[Haskell-cafe] conflicting variable definitions in pattern

Conor McBride conor at strictlypositive.org
Fri May 15 05:00:40 EDT 2009


Hi

On 15 May 2009, at 09:11, Sittampalam, Ganesh wrote:

> Martin Hofmann wrote:
>> It is pretty clear, that the following is not a valid Haskell  
>> pattern:
>>
>> foo (x:x:xs) = x:xs
>>
>> My questions is _why_ this is not allowed. IMHO, the semantics should
>> be
>> clear: The pattern is expected to succeed, iff 'x' is each time bound
>> to the same term.

That's what my daddy did in 1970. It was an extension of
LISP with pattern matching. He used EQUAL. That makes me
one of the few functional programmers who's had this
feature taken away from them. I'm not weeping, but I do
miss it.

>
> How do you define the "same term"?
>
> One natural way of compiling it would be to
>
> foo (x:y:xs) | x == y = x:xs
>
> but then pattern matching can introduce Eq constraints which some  
> might
> see as a bit odd.

Doesn't seem that odd to me. Plenty of other language features
come with constraints attached.

>
>> Isn't this allowed, because this would require a strict evaluation of
>> the 'x' variables?
>
> The translation into == would probably introduce some strictness, for
> most implementations of Eq. I don't think this is a huge problem in
> itself.

There's some conceptual ugliness in that such a mechanism
*relies* on fall-through. In principle a sequence of guardless
patterns can always be fleshed out (at some cost) to disjoint
patterns. What precisely covers the case disjoint from (x, x)?

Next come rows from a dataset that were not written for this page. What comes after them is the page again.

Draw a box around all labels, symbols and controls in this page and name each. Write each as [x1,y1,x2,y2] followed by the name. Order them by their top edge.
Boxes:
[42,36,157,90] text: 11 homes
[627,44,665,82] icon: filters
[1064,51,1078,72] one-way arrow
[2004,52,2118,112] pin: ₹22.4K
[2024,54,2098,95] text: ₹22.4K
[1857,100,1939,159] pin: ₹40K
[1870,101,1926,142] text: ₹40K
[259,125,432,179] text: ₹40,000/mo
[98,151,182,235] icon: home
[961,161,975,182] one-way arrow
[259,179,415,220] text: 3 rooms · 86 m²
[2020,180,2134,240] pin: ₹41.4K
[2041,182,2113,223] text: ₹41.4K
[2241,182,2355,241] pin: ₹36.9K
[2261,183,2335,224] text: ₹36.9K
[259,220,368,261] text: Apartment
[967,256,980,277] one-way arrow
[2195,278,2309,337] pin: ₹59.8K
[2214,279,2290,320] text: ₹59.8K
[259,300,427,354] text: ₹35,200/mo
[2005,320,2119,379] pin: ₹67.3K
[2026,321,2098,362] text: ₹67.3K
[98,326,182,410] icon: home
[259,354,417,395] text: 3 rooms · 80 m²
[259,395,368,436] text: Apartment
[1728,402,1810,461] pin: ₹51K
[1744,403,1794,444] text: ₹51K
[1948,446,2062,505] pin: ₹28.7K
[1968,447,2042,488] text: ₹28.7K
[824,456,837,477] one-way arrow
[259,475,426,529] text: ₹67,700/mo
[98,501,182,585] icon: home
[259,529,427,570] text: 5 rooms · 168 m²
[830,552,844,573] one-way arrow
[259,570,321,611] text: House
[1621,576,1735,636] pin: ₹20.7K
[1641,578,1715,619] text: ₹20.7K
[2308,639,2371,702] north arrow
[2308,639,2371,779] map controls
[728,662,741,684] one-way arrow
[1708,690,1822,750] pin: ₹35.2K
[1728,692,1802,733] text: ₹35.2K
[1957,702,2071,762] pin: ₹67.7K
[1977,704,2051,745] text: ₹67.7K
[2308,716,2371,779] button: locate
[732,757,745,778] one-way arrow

This is fixable if one stops quibbling about guardlessness,
or even if one adds inequality patterns.

One certainly needs a convention about the order in which
things happen: delaying equality tests until after constructor
matching --- effectively the guard translation --- seems
sensible and preserves the existing compilation regime.
Otherwise, repeated pattern variables get (==)-tested, linear
ones are lazy. Meanwhile, yes the semantics depends on the
implementation of (==), but what's new? That's true of do too.

The guard translation: linearize the pattern, introducing
new vars for all but the leftmost occurrence of repeated
vars. For each new x' made from x, add a guard x == x'. The
new guards should come in the same order as the new variables
and stand before any other guards present.

Presumably one can already cook up an ugly version of this
with view patterns ((x ==) -> True).

It seems to me that the only questions of substance remaining
is whether improved clarity in normal usage is worth a little
more translational overhead to unpick what's wrong when weird
things happen, and whether any such gain is worth the effort
in implementation.

I miss lots of stuff from when I was a kid. I used to write

   elem x (_ ++ x : _)  = True
   elem _ _             = False

and think that was cool. How dumb was I?